En République centrafricaine, la pisciculture demeure un secteur sous-développé, faute d’un réel intérêt de l’État et, en particulier, des cultivateurs. Cette situation entraîne une pénurie de poisson frais sur les marchés locaux et dans les ménages, provoquant un manque criant d’aliments naturels. D’où le recours massif aux produits surgelés.
Pourtant, l’activité piscicole est simple et peu coûteuse. Avec seulement 30 000 FCFA, un cultivateur peut démarrer une petite exploitation. Malgré cela, un désintéressement général persiste et empêche le secteur de se développer pleinement.
A Landja Mboko, dans le 9ᵉ arrondissement de Bangui, certains jeunes pratiquent la pisciculture de manière traditionnelle à l’aide de bacs en sol, c’est-à-dire des bassins creusés dans la terre. C’est le cas de l’association Afro Business Action contre la Faim, située derrière le marché central de Bimbo dans la préfecture de l’Ombella-Mpoko, qui utilise des bacs hors sol, installés à la surface de la terre.

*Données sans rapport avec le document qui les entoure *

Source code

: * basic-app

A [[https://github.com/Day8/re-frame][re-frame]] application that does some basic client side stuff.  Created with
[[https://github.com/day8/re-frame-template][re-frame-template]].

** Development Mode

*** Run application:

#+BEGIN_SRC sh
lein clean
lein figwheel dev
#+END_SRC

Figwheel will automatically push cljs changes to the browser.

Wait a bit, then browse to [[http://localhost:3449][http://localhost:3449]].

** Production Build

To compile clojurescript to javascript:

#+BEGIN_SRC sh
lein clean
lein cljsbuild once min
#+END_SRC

Un bassin de 10 mètres sur 3 peut contenir près de 10 000 poissons. Après la construction du bassin, des coquilles de moules et d’huîtres sont déposées au fond pour purifier l’eau. Le bassin est ensuite entretenu par une vidange hebdomadaire, réalisée non pas avec de l’eau du robinet, mais avec de l’eau de puits.
« On y trouve des silures, des tilapias et des poissons-ballons. Pour leur alimentation, nous utilisons de l’arachide qui favorise leur engraissement, des feuilles de manioc, des feuilles de papayer, ainsi que des déchets de volailles », explique Afro Océan Mackpayne, propriétaire de cette pisciculture.
Il précise également : « Pour que les poissons se nourrissent correctement, il faut surtout les nourrir la nuit. En journée, ils ont peur de remonter à la surface. Si une grande quantité de nourriture est versée à ce moment-là, l’eau se pollue et les poissons peuvent mourir. »
Les tilapias se reproduisent chaque semaine, tandis que les silures, en raison de leur nature prédatrice, nécessitent plus de temps. « Les silures ne se reproduisent que lorsqu’ils atteignent un poids d’environ 5 kg. À ce stade, ils peuvent pondre entre 25 000 et 30 000 œufs. En revanche, les tilapias peuvent se reproduire même avec un poids inférieur à 5 kg », ajoute-t-il.
Étant donné que les silures se nourrissent d’alevins, il est nécessaire de bien organiser leur disposition dans le bassin : les silures au fond et les tilapias au centre. « Les silures consomment à la fois la nourriture qu’on leur donne et les petits poissons, ce qui favorise leur croissance. Pour obtenir un silure de grande taille, il faut attendre entre un et deux ans, contre environ six mois pour les tilapias. »
Malgré ces avantages, l’élevage de poissons reste peu accepté et insuffisamment développé en République centrafricaine. En conséquence, les marchés du pays sont largement dominés par des produits congelés. Cette situation soulève de nombreuses interrogations, notamment sur les éventuels impacts négatifs de ces produits sur la santé humaine. Il devient donc urgent que les cultivateurs et le gouvernement centrafricain unissent leurs efforts afin de relancer et valoriser la pisciculture locale.